# [Records to use]
+--

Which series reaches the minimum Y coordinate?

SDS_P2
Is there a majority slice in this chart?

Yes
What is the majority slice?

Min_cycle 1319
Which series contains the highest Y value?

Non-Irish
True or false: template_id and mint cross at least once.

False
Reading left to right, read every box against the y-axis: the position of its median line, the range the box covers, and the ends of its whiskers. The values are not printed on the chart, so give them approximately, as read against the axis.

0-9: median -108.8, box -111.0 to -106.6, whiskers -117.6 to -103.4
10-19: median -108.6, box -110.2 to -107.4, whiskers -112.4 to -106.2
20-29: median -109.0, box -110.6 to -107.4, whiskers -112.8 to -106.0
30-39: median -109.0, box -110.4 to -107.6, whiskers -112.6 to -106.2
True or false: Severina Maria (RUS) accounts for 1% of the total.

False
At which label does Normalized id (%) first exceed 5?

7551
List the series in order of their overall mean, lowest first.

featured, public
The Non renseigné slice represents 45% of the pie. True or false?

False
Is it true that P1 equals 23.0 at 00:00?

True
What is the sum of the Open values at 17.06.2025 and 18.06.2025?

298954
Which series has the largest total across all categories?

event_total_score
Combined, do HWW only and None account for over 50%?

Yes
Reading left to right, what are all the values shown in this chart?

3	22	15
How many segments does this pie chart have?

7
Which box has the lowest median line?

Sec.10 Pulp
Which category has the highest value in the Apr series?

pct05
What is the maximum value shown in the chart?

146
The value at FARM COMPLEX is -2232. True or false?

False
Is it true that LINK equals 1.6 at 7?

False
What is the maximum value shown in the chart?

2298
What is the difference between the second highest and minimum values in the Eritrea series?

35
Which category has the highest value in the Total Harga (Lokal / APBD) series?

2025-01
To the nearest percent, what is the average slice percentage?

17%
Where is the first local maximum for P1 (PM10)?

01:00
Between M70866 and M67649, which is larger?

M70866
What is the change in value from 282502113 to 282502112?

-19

+--

# [What is required]
Please repeat every one of the items above word for word, from the first through the last.

# [Answer]
Which series reaches the minimum Y coordinate?

SDS_P2
Is there a majority slice in this chart?

Yes
What is the majority slice?

Min_cycle 1319
Which series contains the highest Y value?

Non-Irish
True or false: template_id and mint cross at least once.

False
Reading left to right, read every box against the y-axis: the position of its median line, the range the box covers, and the ends of its whiskers. The values are not printed on the chart, so give them approximately, as read against the axis.

0-9: median -108.8, box -111.0 to -106.6, whiskers -117.6 to -103.4
10-19: median -108.6, box -110.2 to -107.4, whiskers -112.4 to -106.2
20-29: median -109.0, box -110.6 to -107.4, whiskers -112.8 to -106.0
30-39: median -109.0, box -110.4 to -107.6, whiskers -112.6 to -106.2
True or false: Severina Maria (RUS) accounts for 1% of the total.

False
At which label does Normalized id (%) first exceed 5?

7551
List the series in order of their overall mean, lowest first.

featured, public
The Non renseigné slice represents 45% of the pie. True or false?

False
Is it true that P1 equals 23.0 at 00:00?

True
What is the sum of the Open values at 17.06.2025 and 18.06.2025?

298954
Which series has the largest total across all categories?

event_total_score
Combined, do HWW only and None account for over 50%?

Yes
Reading left to right, what are all the values shown in this chart?

3	22	15
How many segments does this pie chart have?

7
Which box has the lowest median line?

Sec.10 Pulp
Which category has the highest value in the Apr series?

pct05
What is the maximum value shown in the chart?

146
The value at FARM COMPLEX is -2232. True or false?

False
Is it true that LINK equals 1.6 at 7?

False
What is the maximum value shown in the chart?

2298
What is the difference between the second highest and minimum values in the Eritrea series?

35
Which category has the highest value in the Total Harga (Lokal / APBD) series?

2025-01
To the nearest percent, what is the average slice percentage?

17%
Where is the first local maximum for P1 (PM10)?

01:00
Between M70866 and M67649, which is larger?

M70866
What is the change in value from 282502113 to 282502112?

-19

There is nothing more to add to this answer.